Clearly, the reputational damage has been done. In 2014, The Guardian profiled U.S. bathhouse owners desperately trying to snag young customers, who are now inundated with dick pics on apps like Grindr and tend to cruise digitally as opposed to in-person. “The younger generation’s main fear is that [bathhouses] are dark, seedy places,” said TJ Nibbio, executive director of the North American Bathhouse Association, in the article.
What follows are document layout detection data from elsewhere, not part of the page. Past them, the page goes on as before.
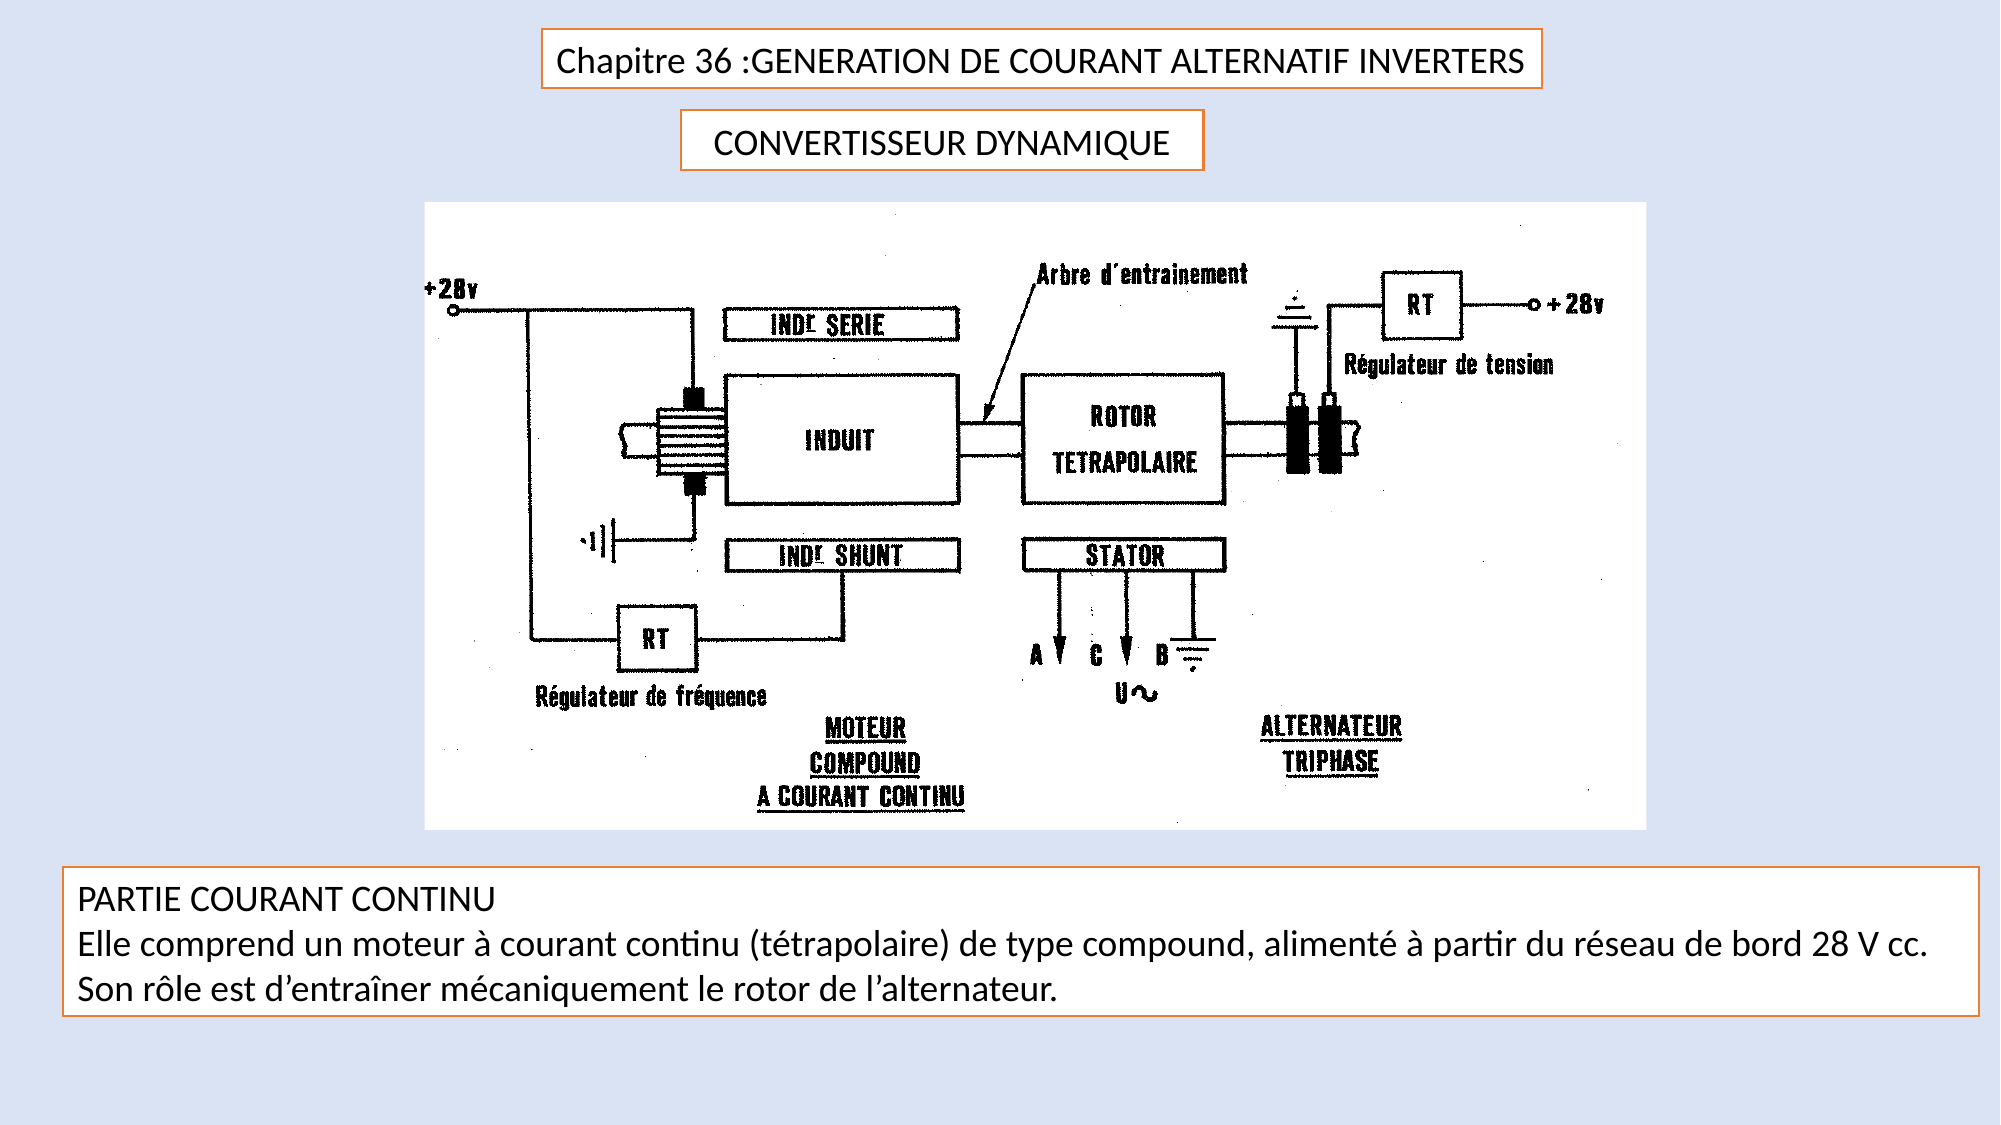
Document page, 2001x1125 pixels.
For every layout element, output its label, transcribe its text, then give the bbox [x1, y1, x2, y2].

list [424, 202, 1647, 830]
text_box PARTIE COURANT CONTINU Elle comprend un moteur à courant continu (tétrapolaire) de type compound, alimenté à partir du réseau de bord 28 V cc. Son rôle est d’entraîner mécaniquement le rotor de l’alternateur. [62, 866, 1980, 1017]
text_box CONVERTISSEUR DYNAMIQUE [680, 109, 1205, 171]
text_box Chapitre 36 :GENERATION DE COURANT ALTERNATIF INVERTERS [541, 28, 1543, 89]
This rhetoric was advanced during the battles, and it’s clearly cock-blocking younger queer guys. Bathhouses have desperately tried to rebrand to lure in the younger generation, using digital marketing campaigns, entrance-fee discounts and promotions to make bathhouses “cool” again. In the U.K., gay saunas have long been alive and well — some offer discounted prices for young customers, a conscious effort to capture the attention of a youthful market who’ve never had to cruise in the same way their queer elders did.
Advancements in HIV medication may mean the disease is no longer a death sentence, but the impact of AIDS stigma is still being felt today. The culture of fear around bathhouse sex clearly still lingers, but these venues are surviving monuments of queer cruising history — and as a result of AIDS panic, they’re packed with condoms and safe-sex guidance. In this sense, bathhouses are arguably safer than random, anonymous Grindr hookups — at least these sexy saunas are built with fucking in mind, and therefore offer plenty of options to keep cruisers protected.
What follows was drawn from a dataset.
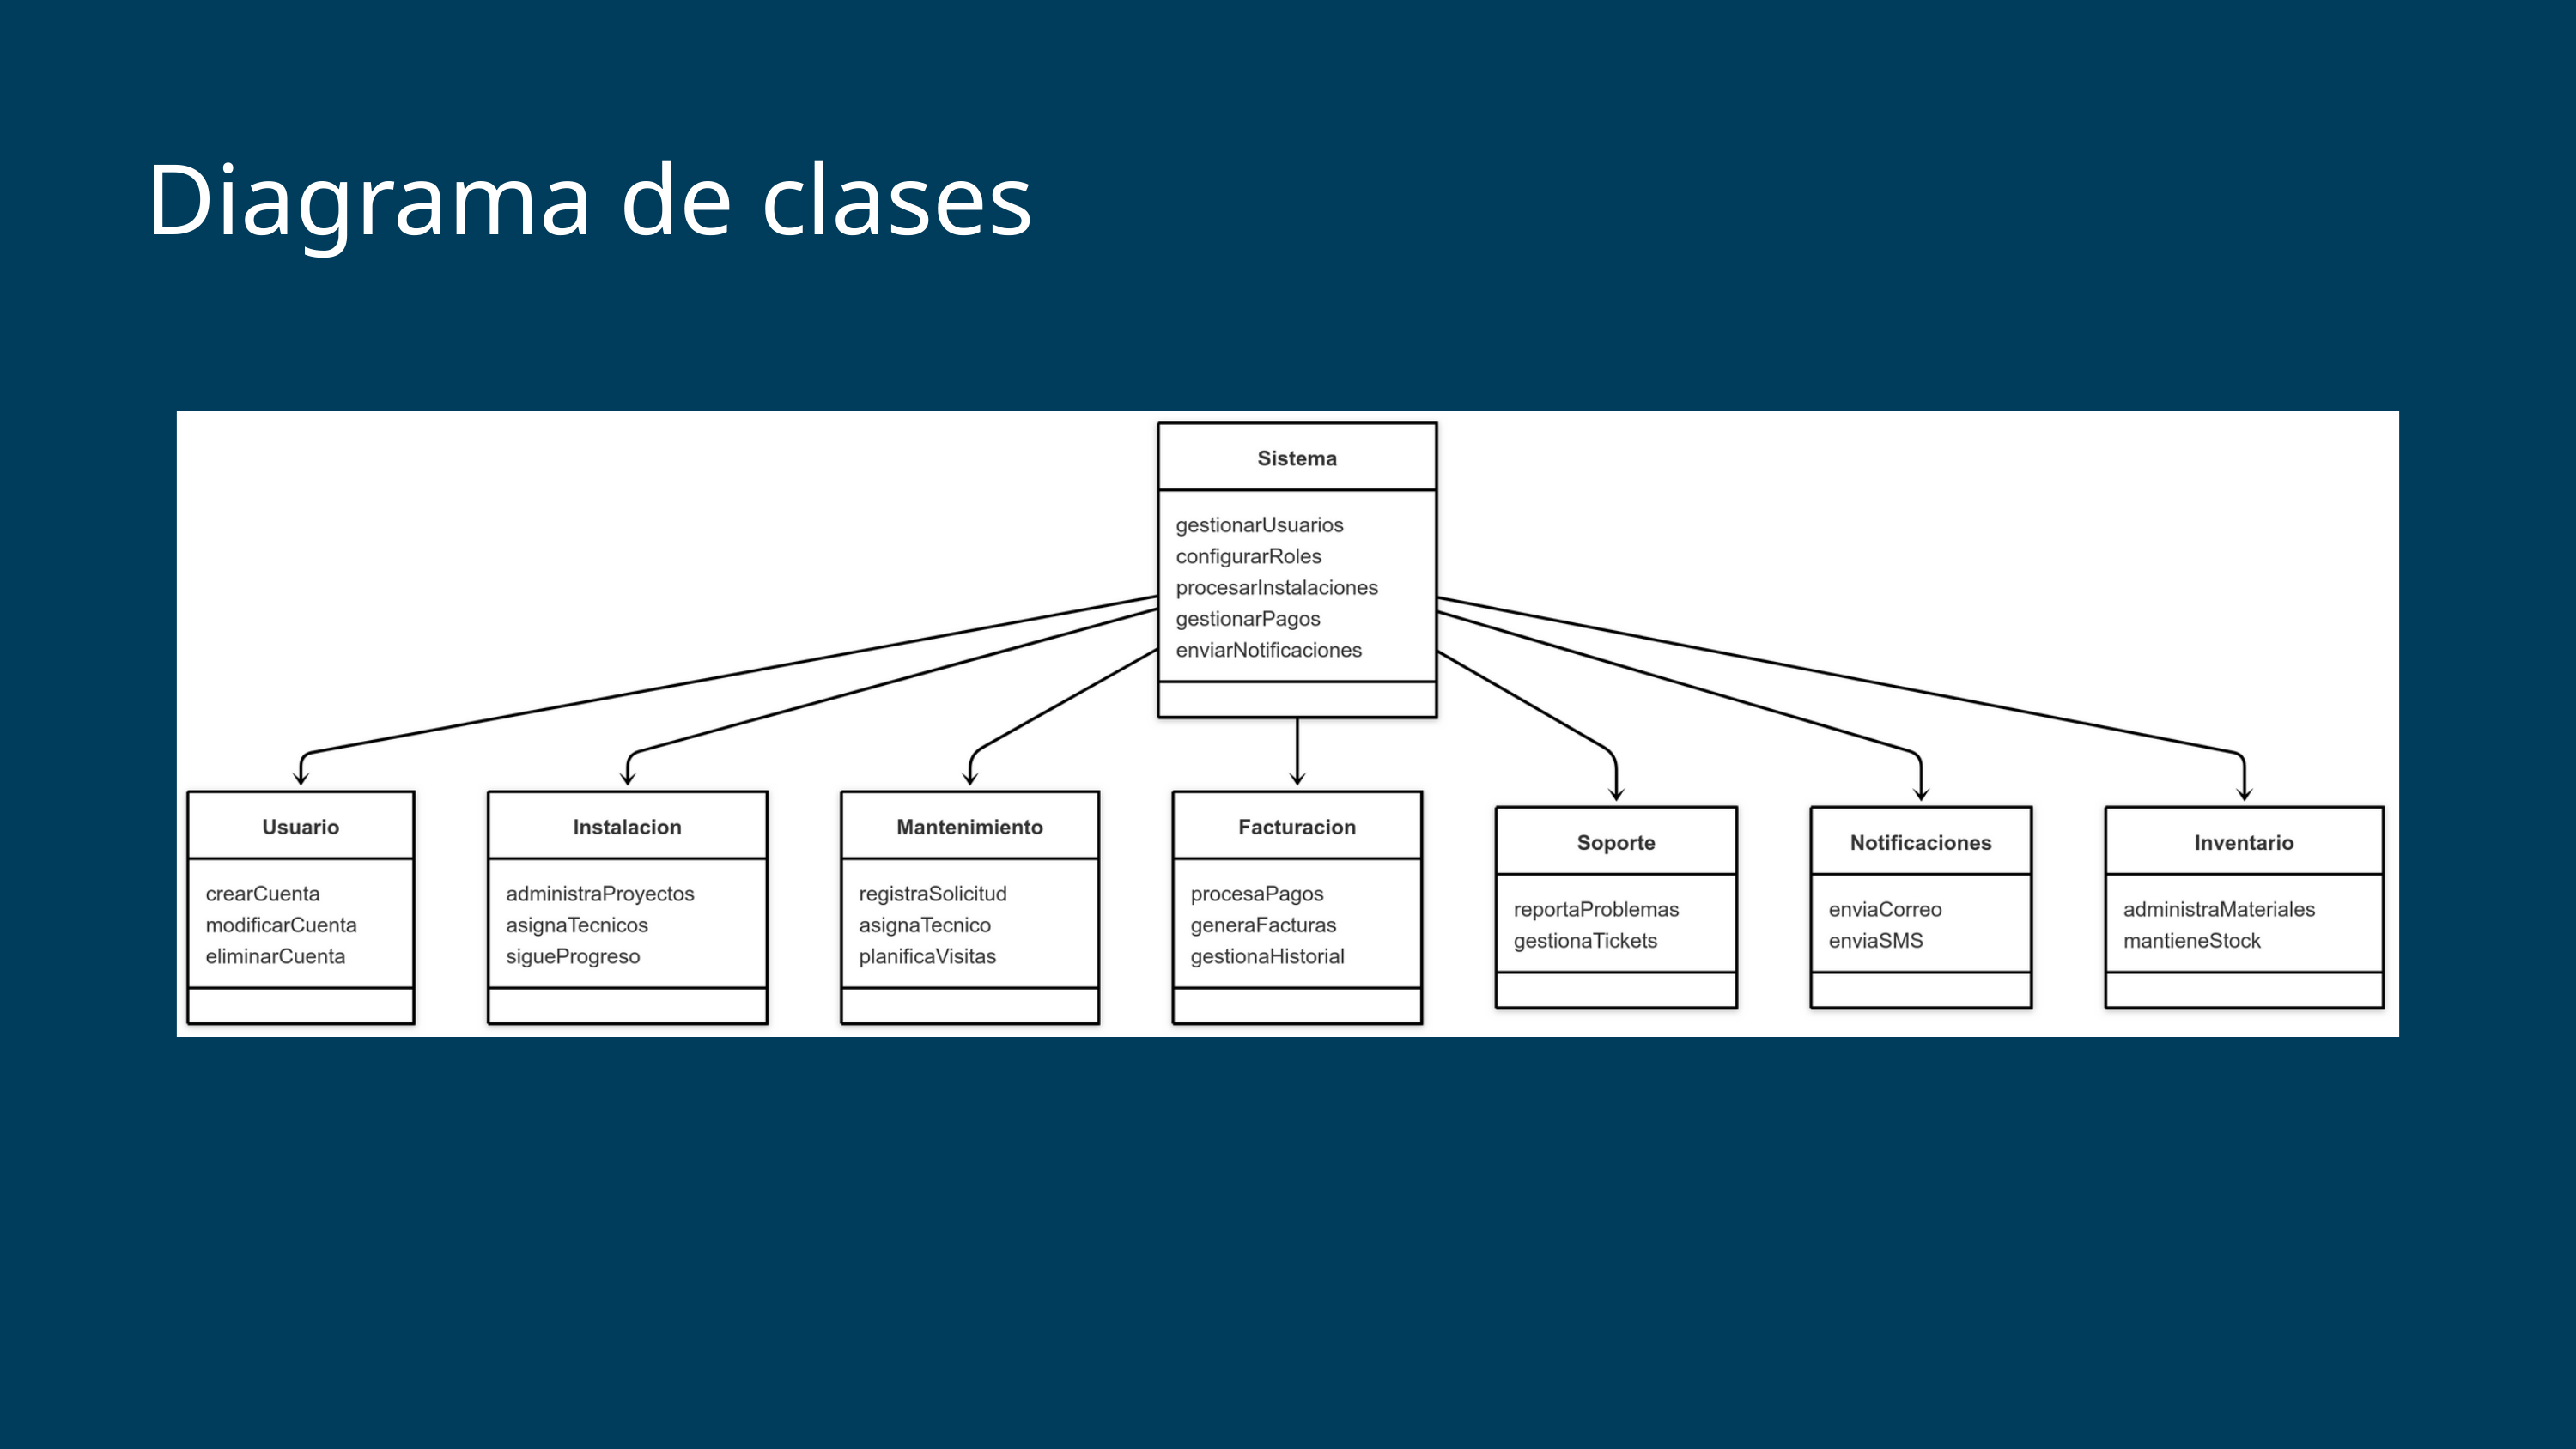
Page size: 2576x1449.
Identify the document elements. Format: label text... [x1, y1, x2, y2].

text_box Diagrama de clases [144, 154, 1799, 255]
text_box [176, 411, 2400, 1037]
There’s also a coded language in gay bathhouses that offers a totally different experience than apps, and it’s one that’s likely involved in their continued survival. As Rumaker wrote, “My friend told me that if you lay on your back at the baths that meant you wanted to be sucked; if you lay on your stomach that meant you wanted to be fucked. I wondered what would happen if I laid on my side?”
For just a small entrance fee, you could drop your towel and find out.